L'Agence internationale de l'énergie anticipe que la demande mondiale pour le charbon et le gaz naturel ne diminuera pas au cours des 25 prochaines années, a affirmé M. Banks, lundi. Le charbon produit déjà les deux cinquièmes de l'approvisionnement mondial en énergie, et la construction de 1600 centrales au charbon additionnelles est prévue.

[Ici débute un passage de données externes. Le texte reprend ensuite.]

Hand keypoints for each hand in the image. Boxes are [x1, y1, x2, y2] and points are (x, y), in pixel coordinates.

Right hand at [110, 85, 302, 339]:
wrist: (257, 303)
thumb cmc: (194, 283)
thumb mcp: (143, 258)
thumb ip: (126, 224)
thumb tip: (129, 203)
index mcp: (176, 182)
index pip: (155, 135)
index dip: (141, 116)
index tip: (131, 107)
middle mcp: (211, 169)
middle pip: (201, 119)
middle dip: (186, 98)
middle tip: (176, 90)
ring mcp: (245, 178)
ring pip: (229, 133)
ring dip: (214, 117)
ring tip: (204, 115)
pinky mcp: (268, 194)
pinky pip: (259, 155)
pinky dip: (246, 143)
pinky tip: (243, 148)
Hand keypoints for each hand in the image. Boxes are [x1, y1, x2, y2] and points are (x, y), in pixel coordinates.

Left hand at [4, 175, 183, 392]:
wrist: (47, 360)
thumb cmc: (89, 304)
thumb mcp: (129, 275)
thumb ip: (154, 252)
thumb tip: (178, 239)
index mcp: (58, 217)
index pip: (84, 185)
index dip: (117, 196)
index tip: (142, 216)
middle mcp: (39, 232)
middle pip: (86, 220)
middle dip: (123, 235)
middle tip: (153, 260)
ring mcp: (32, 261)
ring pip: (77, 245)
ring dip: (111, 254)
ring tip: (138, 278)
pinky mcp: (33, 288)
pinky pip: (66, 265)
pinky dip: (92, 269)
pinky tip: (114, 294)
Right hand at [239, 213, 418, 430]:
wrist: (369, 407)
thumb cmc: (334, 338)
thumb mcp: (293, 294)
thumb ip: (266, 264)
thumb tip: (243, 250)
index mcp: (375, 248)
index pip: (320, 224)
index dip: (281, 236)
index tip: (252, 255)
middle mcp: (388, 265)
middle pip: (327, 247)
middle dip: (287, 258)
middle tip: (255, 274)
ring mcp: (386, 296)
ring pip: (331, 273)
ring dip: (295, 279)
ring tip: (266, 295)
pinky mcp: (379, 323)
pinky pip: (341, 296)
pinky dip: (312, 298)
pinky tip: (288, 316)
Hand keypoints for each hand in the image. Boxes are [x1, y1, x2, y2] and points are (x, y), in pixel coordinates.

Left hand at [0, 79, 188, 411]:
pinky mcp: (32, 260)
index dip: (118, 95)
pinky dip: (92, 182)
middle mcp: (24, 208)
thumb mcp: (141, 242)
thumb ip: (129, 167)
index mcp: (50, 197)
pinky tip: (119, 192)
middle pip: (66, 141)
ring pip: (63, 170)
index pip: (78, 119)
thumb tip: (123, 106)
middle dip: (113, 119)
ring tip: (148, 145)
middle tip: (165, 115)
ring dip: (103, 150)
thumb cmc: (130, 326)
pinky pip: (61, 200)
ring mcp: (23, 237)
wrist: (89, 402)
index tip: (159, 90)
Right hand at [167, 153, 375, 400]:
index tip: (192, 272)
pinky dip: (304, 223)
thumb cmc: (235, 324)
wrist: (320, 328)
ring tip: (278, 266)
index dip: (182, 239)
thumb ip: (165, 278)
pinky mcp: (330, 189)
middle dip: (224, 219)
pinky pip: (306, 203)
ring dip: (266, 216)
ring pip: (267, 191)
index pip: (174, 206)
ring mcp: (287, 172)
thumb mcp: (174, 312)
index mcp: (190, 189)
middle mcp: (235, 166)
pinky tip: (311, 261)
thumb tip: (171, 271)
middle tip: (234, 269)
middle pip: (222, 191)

Et d'ici 2040, l'Asie du Sud-Est générera la moitié de son électricité à partir de centrales au charbon.

«Sans doute, les carburants fossiles continueront d'être utilisés et nous ferions valoir qu'il est dans l'intérêt mondial de s'assurer que l'usage de carburants fossiles soit aussi propre et efficace que possible», a déclaré le délégué américain.

M. Banks a reconnu que la décision de promouvoir les carburants fossiles dans le cadre d'une conférence internationale sur les changements climatiques était «provocatrice», mais a argué que bien que les énergies renouvelables ont un bel avenir, la majeure partie de l'innovation nécessaire à stocker et à distribuer l'énergie venant des sources solaires et éoliennes était encore dans ses balbutiements.

Pendant ce temps, Mme McKenna faisait valoir les vertus des solutions de rechange au charbon dans une série de gazouillis en fort contraste avec la position des États-Unis.

«La combustion du charbon est responsable de 41 pour cent des émissions mondiales. La source unique la plus importante au monde. Éliminer graduellement le charbon constitue une occasion immense», a-t-elle écrit.

La ministre a ajouté que le charbon était «le plus puissant carburant fossile dans le monde», et qu'il fallait travailler tous ensemble pour faire la transition vers des formes d'énergie plus propres.

Quelque 23 pays, États et Villes ont déjà éliminé le charbon ou ont un plan pour y arriver, incluant le Canada - avec un échéancier d'ici 2030 -, a-t-elle souligné.

Plus tard cette semaine, Mme McKenna et la ministre britannique Claire Perry doivent démarrer une alliance visant à rallier d'autres pays à signer une promesse d'abandonner le charbon comme source d'énergie.